Migron settlers to sign relocation agreement

W. Bank outpost to be moved 2 kms away from present location as part of deal which residents say "will prevent civil war."

Migron residents walk by site of demolished home_311 (photo credit: TOVAH LAZAROFF)
Migron residents walk by site of demolished home_311
(photo credit: TOVAH LAZAROFF)
Migron residents have agreed to sign an agreement at 8 p.m. Sunday night with the government to move their small West Bank outpost two kilometers away from its present location.
Once all 50 Migron families have signed the document, the state will ask the High Court of Justice to nullify its order to demolish the outpost by the end of March.
In a statement to the media, Migron settlers said they had placed their faith in the government and its representative who had negotiated the deal, Minister without-portfolio Benny Begin (Likud).
"This agreement will prevent a civil war, and that is the reason the government has chosen to present it to the High Court,” the statement added.
According to the court, Migron was constructed without proper permits on land which the state has classified as belonging to private Palestinians.
Under the terms of the agreement, the government will authorize nearby state land for construction of permanent homes. Migron settlers have until November 30, 2015 to build new homes in an area of their hilltop near the Psagot Winery.
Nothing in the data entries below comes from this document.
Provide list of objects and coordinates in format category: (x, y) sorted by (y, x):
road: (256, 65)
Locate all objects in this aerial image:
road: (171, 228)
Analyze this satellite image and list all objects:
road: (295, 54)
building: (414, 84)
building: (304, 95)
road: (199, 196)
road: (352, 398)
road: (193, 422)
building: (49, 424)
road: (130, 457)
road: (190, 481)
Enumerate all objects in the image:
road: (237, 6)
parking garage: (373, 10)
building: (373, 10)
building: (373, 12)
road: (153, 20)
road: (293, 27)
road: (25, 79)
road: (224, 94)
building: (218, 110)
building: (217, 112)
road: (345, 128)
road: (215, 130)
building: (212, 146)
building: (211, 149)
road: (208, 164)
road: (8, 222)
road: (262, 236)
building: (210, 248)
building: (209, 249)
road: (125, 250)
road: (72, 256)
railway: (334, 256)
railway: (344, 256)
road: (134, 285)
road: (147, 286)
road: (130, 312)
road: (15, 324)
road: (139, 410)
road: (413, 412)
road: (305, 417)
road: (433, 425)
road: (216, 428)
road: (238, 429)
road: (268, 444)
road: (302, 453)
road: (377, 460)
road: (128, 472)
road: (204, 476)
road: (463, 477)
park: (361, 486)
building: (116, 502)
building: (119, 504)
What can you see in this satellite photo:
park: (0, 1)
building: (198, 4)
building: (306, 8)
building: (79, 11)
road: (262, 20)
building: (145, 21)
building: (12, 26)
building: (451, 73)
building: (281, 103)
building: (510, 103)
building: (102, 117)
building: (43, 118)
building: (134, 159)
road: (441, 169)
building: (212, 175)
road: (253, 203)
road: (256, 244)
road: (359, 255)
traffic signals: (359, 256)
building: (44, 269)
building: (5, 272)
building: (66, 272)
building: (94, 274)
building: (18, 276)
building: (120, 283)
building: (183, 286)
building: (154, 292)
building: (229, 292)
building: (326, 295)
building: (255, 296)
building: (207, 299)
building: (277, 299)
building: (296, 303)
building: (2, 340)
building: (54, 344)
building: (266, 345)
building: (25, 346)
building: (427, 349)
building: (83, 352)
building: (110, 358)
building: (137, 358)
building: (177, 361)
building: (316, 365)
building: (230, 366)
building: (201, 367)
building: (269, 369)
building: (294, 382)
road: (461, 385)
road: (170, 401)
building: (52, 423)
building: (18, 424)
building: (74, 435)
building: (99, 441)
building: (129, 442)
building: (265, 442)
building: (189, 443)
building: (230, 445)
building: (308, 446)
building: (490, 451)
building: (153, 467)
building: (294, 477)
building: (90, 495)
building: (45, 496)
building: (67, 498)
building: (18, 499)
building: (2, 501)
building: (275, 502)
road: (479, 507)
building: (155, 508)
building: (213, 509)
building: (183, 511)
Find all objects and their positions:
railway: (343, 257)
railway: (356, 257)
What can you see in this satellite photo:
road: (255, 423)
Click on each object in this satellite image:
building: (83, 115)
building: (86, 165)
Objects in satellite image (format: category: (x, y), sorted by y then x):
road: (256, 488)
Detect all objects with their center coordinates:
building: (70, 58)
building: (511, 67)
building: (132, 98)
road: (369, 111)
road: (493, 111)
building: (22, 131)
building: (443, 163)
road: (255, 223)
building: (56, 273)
The land on which Migron is now located will then be handed over to the Civil Administration, which has agreed to consider using the site for a public civic project.
Migron settlers said they had decided to sign the agreement even though they have contested the state classification of their land. They have argued that the land status has never been properly adjudicated.
“We are doing this with a heavy heart, out of a sense of national responsibility,” they said.
According to a government report compiled by attorney Talia Sasson in 2005, Migron was built in May 2001 with NIS 4.3 million from the Construction and Housing Ministry.
Peace Now Executive Director Yariv Oppenheimer called on the court to reject the agreement.
"It makes a fool of the court. We still have some hope that the Supreme Court will keep its dignity and will reject it," he said.
Oppenheimer noted that the agreement lacked a clear statement, which said that the Migron homes would be evacuated.
He warned, "What will happen instead is that we will end up with two outposts."